MO‐F‐110‐09: Development of Computational Lymph Node Models for Pediatric Hybrid Phantoms for Nuclear Medicine Dosimetry

Abstract

Purpose: To develop computational lymph node models implemented within a series of pediatric hybrid phantoms which can be utilized for nuclear medicine dosimetry Methods: The algorithm for generating lymphatic nodes within adult hybrid phantom which we previously reported was improved to use for International Commission on Radiological Protection (ICRP)‐compliant pediatric hybrid phantoms which include newborn, 1‐ year, 5‐year, 10‐year, and 15‐year male and female phantoms.

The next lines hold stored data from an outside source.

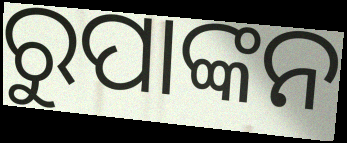
ରୁପାଙ୍କନ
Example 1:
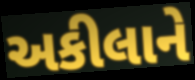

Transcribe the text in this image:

અકીલાને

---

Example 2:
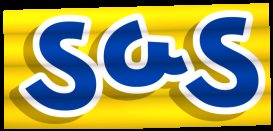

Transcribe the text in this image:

ડબ્ડ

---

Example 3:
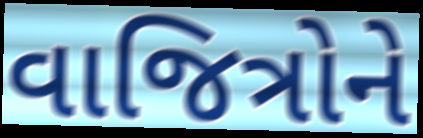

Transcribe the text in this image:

વાજિત્રોને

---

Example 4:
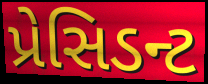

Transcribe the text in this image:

પ્રેસિડન્ટ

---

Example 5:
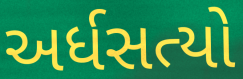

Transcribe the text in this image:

અર્ધસત્યો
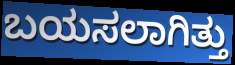
ಬಯಸಲಾಗಿತ್ತು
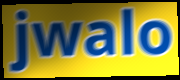
jwalo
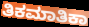
ತಿಕಮಾತಿಕಾ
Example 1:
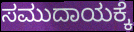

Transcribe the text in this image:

ಸಮುದಾಯಕ್ಕೆ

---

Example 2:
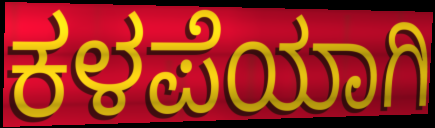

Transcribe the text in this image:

ಕಳಪೆಯಾಗಿ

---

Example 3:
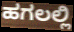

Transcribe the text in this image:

ಹಗಲಲ್ಲಿ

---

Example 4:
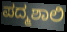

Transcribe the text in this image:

ಪದ್ಮಶಾಲಿ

First, a total of 16 lymphatic node anatomical sites were defined within the pediatric hybrid phantoms: extrathoracic, cervical, thoracic (upper and lower), breast (left and right), mesentery (left and right), axillary (left and right), cubital (left and right), inguinal (left and right), and popliteal (left and right) nodal regions. Second, individual lymphatic node positions are randomly sampled in spherical tissue volume centered at each of the previously selected lymphatic node regions. Third, tissue spheres representing individual lymphatic nodes are then created to populate each nodal region of the phantom, with the normal standard nodal diameter until a total lymphatic node mass is achieved to match age‐dependent total reference masses derived from ICRP Publication 66 and 89 reference data. The lymphatic nodes were generated within a total of 10 pediatric hybrid phantoms and coupled with a Monte Carlo code, MCNPX2.6 to estimate radionuclide S values for I‐131 distributed within different lymphatic node sites. Results: Lymphatic node models of which masses were matched to ICRP reference values were implemented into the pediatric hybrid phantom series. An illustrative set of radionuclide S values for I‐131 were calculated where regional lymphatic nodes are considered to be independent source and target regions of patient. Conclusion: The new lymphatic node model suggested in this study can be utilized to obtain anatomically realistic dosimetry in lymphoma patients treated by radionuclide therapy.